Re: Spielentwicklung hinkt

Beitragvon Tobias / Glomeor » 5. Dezember 2005, 00:01

Hi Bernd,

> - ihr habt eine Idee, die sich im Kopf schonmal wunderbar
> vorformen lässt, ein erster Test mit euch selbst stellt sich
> aber als "unspielbar" heraus.

Ich versuche in dieser Situation genau zu ergründen, was da in meinem Kopf genau so wunderbar ist. Manchmal ist's nur ein Spielgefühl und das passt überhaupt nicht zum Material des Tests. Ich versuche mich dann so frei wie möglich von irgendwelchen konkreten Ideen zu machen und fühle nur diesem Spielgefühl nach. (ui, das klingt aber esotherisch, trifft aber in etwa zu)


> - Tests mit euch selbst verliefen sehr gut, eine erste
> richtige Testrunde allerdings war ein Fiasko.

In dieser Phase gibt es für mich zwei mögliche Fälle. Entweder mir wird bewußt, dass das Spielprinzip aus einem bestimmten Grund nicht zieht (schlecht :-( ) oder dass das Spiel zu diesem Zeitpunkt nur starke technische Mängel hat (gut :-) , denn die lassen sich eher beheben). Der zweite Fall übt meist eine hohe Motivation auf mich aus.


> - es fehlt noch der gewisse Kick, damit ihr mit euerm Spiel
> zufrieden seid.

Wieder zwei Fälle. Entweder laufen "nur" die Mechanismen noch nicht ganz rund (gut :-) ) oder das Spiel ist ohne meine rosa Autorenbrille ziemlich öde und ich will's mir nicht eingestehen (schlecht :-( ). In diesem zweiten Fall zwinge ich mich nach erfolgreicher Erkenntnis das Spiel komplett neu zu denken und möglichst alles Halbgute in die Tonne zu treten und viel früher neu anzusetzen oder ggf. das Spiel ganz zu verwerfen. (Tut weh, aber meistens gut ;-) )


> Das Problem ist: nach einem negativen Test fehlt doch sicher
> die Motivation überhaupt an der Idee weiter zu feilen.

Wie bereits beschrieben, kommt das ganz darauf an. Vielleicht scheitert mal eine Testrunde total, aber das eigentliche Spielreizziel konnte deutlich hervortreten und das motiviert mich zum Weiterschrauben.
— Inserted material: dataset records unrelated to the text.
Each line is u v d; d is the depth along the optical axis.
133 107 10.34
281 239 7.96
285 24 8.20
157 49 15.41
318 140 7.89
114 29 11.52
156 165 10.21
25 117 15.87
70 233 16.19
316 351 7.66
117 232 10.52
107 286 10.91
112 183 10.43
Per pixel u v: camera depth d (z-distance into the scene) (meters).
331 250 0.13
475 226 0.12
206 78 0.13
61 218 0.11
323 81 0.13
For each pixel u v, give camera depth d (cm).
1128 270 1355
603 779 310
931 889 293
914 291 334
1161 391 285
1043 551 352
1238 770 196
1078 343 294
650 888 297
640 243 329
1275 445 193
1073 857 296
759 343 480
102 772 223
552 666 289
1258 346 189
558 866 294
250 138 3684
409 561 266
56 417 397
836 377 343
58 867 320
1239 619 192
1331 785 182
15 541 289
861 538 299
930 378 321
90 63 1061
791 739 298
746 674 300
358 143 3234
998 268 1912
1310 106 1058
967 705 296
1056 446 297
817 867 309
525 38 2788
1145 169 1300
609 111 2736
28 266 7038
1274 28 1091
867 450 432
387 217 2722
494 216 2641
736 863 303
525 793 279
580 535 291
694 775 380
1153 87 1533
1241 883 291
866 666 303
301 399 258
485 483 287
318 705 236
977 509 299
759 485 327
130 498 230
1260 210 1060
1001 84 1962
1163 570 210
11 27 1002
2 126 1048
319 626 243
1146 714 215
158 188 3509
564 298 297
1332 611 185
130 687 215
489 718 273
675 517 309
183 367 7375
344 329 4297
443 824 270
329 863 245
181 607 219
> Hilfreich kann sein: das Spiel "reifen" lassen, sprich ab in
> die Schublade und nach Jahren wieder mal dran setzen, aber
> man entwickelt lieber etwas ganz frisches, als einen "alten
> Schinken" hervor zu holen oder?

Ich habe schon manches Mal Spielideen in viele Teile zerlegt und in anderen Spielen untergebracht. Viele uralte, nie bis zum Ende gedachte Mechanismen sind in einer neuen Spielidee manchmal hervorragend aufgehoben. Ich habe z.B. einen ungeheuren Mechanismenvorrat für ein Brettrollenspiel entwickelt, das selbst vollkommen unspielbar ist, aber schon so manch anderem Spiel sehr auf die Sprünge helfen konnte.


> Möglicherweise holt man sich auch den Rat eines anderen
> Autoren - man setzt sich zusammen, testet und spricht darüber.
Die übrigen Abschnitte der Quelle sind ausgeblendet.